_Page text_.
Georgia doctors are entitled to a little bit of leeway when it comes to making a diagnosis. After all, medicine, despite all of society’s advances in technology, is still an art and, as such, still involves a lot of trial of error.
As such, doctors can sometimes ultimately be proven wrong in making a diagnosis yet still not have to worry about facing a medical malpractice action.
On the other hand, a failure to diagnose a disease promptly or correctly can spell the difference between a full recovery and an early death for a patient. Moreover, patients go to their doctors to get a correct, timely assessment of their medical condition so they can fix it. This is why patients are willing to pay so much for a doctor’s advice.
Generally speaking, if a doctor follows the establishes process for diagnosing a condition, the he or she will not have to worry about being found negligent. This process entails the doctor’s assessing a patient’s symptoms and then deciding what conditions could possibly be causing those symptoms.
The doctor is supposed to rank those conditions on the list in order of likelihood. He or she then goes through the conditions, one by one, performing tests until he or she can either rule out or confirm each condition. Eventually, the doctor should find the correct diagnosis using this process.
A doctor will only find himself or herself facing a medical malpractice case in two circumstances. First, if the patient’s condition does not make it on the doctor’s list at all, then the doctor may be found liable for negligence in a lawsuit and thus have to pay compensation if the mistake harmed the patient. Also, there might be negligence if a doctor has the correct condition on the list, but fails to perform enough tests to rule it out before passing over it in favor of other options.

_Requirement_.
Reproduce the text on misdiagnosis and malpractice word for word, beginning at the words "On the other" and stopping after the words "a doctor’s advice.". These items come from a separate source.

_Dataset items_.
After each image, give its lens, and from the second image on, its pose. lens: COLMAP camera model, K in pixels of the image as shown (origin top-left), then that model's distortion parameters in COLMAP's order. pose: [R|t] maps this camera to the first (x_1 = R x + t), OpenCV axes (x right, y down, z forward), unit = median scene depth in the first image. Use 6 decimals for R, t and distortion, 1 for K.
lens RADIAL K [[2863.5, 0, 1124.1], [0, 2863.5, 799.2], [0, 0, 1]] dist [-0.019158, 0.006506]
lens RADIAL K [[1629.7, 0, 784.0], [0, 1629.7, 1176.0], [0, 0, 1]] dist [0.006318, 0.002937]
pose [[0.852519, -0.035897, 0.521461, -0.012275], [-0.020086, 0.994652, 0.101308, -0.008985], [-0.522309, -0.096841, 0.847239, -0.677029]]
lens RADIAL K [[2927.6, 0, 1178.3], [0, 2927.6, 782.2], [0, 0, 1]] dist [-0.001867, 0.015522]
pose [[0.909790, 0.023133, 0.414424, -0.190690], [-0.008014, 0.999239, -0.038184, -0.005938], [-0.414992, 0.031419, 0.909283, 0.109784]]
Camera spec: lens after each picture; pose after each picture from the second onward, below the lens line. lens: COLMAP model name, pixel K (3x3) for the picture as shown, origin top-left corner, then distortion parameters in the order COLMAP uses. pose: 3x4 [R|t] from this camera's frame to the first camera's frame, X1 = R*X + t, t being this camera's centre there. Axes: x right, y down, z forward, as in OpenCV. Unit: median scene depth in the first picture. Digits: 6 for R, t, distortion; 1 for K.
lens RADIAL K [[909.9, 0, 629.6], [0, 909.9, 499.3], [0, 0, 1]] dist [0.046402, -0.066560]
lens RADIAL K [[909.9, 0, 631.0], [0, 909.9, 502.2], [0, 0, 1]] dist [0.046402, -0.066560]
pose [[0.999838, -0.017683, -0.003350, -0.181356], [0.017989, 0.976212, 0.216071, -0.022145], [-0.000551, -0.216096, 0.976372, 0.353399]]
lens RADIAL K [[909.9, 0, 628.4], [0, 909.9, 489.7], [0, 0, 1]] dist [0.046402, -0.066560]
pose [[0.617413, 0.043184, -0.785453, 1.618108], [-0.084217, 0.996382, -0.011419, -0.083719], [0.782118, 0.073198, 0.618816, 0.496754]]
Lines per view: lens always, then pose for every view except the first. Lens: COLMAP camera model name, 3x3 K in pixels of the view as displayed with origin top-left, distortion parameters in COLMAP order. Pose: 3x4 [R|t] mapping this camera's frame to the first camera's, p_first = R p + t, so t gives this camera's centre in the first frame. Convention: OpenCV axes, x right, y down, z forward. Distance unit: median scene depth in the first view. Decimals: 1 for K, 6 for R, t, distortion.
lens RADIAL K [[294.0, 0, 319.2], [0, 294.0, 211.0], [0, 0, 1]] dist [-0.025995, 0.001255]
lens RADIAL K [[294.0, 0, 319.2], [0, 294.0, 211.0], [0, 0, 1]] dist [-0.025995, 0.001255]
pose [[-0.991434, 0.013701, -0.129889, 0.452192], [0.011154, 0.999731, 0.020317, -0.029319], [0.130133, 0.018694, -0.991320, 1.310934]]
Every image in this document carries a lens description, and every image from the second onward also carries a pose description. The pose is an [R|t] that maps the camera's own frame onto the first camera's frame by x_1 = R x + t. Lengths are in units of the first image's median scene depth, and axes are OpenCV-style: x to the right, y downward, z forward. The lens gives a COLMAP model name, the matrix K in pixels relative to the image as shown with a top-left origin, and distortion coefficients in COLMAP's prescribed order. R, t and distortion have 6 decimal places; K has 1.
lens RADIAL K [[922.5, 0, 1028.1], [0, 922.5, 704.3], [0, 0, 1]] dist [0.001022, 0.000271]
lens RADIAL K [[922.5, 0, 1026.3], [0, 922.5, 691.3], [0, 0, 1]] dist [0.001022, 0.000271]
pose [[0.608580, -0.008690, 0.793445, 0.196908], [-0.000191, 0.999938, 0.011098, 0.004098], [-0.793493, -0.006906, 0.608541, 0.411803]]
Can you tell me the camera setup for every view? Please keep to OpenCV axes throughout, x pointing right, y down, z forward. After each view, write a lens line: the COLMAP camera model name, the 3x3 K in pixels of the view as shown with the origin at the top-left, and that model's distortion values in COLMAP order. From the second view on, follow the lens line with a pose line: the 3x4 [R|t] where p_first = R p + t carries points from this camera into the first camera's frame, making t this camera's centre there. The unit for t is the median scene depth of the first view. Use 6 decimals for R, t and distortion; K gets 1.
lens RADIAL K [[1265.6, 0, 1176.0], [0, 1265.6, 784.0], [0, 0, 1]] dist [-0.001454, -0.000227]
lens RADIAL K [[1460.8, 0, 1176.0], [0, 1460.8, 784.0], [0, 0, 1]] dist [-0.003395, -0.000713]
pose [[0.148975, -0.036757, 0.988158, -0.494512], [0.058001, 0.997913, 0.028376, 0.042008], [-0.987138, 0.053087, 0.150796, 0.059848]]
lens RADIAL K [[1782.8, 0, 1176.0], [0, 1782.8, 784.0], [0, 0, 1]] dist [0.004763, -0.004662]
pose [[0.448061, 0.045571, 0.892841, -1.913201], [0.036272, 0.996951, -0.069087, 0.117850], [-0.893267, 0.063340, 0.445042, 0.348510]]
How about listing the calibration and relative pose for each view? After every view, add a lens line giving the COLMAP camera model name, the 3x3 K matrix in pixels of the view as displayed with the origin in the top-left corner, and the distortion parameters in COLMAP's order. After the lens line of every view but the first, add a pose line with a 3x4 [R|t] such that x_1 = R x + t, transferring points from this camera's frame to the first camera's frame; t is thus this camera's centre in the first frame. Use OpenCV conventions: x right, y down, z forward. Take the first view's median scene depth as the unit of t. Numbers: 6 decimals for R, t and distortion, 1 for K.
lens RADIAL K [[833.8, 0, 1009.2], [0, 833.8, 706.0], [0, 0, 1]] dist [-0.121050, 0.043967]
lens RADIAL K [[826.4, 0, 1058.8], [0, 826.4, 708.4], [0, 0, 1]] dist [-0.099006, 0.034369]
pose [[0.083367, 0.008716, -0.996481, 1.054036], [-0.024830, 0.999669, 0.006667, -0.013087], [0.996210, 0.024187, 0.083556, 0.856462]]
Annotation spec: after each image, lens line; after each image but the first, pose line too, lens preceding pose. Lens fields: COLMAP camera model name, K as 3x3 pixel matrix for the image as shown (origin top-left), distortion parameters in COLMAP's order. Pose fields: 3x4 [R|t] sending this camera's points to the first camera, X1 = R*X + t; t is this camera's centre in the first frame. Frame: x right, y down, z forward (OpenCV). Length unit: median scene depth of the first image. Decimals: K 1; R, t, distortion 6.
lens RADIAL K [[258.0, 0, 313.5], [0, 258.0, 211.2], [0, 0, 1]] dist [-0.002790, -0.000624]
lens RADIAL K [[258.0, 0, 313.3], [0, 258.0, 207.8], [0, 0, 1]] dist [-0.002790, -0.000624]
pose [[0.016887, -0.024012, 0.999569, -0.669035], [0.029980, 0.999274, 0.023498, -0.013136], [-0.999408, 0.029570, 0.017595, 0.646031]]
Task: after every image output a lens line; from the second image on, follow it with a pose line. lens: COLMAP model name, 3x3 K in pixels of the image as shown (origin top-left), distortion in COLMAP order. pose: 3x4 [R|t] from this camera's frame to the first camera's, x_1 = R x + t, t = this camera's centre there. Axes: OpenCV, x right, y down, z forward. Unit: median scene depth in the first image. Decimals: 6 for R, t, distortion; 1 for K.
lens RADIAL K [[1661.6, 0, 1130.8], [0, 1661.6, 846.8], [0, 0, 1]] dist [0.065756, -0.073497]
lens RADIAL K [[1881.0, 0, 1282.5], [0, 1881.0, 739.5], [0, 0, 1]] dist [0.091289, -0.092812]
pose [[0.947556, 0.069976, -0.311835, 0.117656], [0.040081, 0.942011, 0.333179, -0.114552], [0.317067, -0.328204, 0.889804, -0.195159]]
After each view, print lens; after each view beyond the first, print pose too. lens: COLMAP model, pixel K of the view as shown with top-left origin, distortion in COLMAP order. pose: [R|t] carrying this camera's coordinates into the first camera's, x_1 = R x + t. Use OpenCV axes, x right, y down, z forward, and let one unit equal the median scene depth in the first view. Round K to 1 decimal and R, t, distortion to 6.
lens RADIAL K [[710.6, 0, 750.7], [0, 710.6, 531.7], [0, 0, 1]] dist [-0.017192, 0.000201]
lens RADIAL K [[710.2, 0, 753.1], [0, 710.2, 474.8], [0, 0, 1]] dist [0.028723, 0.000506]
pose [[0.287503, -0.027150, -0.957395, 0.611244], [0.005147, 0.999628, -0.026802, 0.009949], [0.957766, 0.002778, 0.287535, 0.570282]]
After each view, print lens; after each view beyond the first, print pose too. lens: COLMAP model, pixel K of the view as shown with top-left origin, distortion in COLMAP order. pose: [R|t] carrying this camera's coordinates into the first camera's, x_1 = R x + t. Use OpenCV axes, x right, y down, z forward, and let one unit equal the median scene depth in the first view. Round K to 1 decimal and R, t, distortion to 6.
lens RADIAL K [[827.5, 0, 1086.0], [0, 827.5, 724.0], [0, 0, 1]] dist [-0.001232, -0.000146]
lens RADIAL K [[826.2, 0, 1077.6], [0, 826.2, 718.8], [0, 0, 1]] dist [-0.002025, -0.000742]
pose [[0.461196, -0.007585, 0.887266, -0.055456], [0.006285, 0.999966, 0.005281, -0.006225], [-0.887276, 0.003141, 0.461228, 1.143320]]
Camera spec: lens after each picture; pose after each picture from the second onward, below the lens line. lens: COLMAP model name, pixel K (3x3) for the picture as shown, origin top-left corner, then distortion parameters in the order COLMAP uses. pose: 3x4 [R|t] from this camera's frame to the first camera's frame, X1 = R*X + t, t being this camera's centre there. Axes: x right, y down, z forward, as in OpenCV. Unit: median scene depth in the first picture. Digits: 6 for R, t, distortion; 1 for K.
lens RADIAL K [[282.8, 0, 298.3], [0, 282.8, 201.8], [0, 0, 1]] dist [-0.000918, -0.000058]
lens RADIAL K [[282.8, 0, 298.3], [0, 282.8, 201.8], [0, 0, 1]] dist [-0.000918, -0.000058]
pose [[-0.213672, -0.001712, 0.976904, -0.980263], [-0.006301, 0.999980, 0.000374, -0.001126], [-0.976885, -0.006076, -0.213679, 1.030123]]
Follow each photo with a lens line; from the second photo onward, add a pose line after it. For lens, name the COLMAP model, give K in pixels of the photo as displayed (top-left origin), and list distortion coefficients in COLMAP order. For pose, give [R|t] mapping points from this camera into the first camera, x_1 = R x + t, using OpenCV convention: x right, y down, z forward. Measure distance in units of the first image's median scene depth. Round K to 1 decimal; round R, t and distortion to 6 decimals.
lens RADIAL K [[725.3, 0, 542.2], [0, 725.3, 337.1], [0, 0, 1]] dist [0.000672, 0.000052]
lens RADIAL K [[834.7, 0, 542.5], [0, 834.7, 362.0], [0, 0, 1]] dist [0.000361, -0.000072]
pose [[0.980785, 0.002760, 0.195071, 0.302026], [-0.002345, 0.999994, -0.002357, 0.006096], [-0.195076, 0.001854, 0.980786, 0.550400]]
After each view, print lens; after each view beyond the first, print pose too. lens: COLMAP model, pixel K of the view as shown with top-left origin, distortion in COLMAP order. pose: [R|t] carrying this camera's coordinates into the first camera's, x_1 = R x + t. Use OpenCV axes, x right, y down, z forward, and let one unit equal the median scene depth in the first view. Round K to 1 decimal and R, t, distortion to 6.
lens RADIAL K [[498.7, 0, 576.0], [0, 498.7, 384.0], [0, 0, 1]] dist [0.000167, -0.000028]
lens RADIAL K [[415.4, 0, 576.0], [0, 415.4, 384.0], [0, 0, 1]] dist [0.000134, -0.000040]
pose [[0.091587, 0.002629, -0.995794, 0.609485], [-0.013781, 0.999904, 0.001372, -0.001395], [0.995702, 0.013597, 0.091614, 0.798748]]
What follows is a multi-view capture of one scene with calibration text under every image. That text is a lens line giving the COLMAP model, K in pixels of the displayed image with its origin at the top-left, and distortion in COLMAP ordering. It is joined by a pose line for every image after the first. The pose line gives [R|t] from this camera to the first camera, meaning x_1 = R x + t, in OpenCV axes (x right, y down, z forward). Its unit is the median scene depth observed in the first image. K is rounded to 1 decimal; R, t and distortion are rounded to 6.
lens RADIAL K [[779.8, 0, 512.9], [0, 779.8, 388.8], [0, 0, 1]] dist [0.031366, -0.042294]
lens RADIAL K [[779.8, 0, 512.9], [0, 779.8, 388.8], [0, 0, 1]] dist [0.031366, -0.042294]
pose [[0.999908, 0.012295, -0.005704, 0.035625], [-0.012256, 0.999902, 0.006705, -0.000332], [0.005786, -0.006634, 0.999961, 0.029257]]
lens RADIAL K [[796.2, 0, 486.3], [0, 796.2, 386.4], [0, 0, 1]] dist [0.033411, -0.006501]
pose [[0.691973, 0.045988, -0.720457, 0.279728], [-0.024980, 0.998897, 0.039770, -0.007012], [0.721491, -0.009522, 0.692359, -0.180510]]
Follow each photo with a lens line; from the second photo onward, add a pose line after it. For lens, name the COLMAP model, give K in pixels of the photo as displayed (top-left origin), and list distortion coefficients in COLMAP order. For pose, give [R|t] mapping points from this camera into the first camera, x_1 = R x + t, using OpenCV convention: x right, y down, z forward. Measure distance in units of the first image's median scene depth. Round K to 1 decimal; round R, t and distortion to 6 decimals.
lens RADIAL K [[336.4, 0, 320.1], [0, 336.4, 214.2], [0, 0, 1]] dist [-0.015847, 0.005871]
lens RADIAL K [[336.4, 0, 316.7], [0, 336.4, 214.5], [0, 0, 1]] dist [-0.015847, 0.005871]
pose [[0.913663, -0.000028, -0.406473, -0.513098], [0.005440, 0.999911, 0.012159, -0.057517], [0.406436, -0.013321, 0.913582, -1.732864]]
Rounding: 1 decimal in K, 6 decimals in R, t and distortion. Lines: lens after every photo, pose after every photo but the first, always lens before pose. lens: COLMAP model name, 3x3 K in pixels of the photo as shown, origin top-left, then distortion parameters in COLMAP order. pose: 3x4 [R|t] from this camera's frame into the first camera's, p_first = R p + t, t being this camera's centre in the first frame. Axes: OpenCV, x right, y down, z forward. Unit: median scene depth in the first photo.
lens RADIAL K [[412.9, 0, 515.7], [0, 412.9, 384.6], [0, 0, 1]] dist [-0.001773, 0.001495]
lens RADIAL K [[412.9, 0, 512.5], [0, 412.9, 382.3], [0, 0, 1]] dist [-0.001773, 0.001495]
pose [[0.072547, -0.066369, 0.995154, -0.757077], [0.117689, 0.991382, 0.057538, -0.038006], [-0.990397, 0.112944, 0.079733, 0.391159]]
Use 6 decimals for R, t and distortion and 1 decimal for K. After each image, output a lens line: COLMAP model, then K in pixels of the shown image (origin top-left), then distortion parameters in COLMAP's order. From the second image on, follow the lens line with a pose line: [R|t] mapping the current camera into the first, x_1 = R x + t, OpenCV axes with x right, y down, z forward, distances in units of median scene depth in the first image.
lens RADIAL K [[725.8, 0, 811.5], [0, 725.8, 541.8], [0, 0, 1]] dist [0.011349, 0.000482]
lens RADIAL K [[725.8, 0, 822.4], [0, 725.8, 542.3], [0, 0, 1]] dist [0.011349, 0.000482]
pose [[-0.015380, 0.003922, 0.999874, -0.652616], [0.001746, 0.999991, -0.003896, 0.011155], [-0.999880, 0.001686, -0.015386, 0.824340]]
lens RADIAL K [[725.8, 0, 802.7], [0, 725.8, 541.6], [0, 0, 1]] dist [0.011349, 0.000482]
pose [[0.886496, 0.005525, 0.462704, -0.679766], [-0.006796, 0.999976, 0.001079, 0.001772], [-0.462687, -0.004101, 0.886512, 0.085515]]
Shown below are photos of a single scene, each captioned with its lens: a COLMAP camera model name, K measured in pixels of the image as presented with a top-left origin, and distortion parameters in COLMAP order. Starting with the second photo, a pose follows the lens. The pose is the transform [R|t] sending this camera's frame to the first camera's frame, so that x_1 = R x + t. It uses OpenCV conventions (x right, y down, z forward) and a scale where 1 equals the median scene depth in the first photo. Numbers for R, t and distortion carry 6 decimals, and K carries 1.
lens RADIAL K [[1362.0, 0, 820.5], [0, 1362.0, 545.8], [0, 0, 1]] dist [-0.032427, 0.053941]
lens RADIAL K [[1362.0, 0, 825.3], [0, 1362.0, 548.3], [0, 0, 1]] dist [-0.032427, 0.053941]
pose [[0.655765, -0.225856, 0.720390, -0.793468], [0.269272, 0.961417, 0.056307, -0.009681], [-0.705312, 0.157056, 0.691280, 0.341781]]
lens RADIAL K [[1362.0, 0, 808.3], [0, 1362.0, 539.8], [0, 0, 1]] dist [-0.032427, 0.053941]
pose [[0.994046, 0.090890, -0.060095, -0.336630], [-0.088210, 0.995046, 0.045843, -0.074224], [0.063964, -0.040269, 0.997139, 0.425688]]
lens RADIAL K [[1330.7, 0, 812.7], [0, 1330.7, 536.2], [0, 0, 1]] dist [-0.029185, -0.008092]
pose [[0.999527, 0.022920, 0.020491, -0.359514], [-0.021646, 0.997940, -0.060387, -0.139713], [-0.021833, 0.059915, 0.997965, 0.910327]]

_Solution for this problem_.
On the other hand, a failure to diagnose a disease promptly or correctly can spell the difference between a full recovery and an early death for a patient. Moreover, patients go to their doctors to get a correct, timely assessment of their medical condition so they can fix it. This is why patients are willing to pay so much for a doctor’s advice.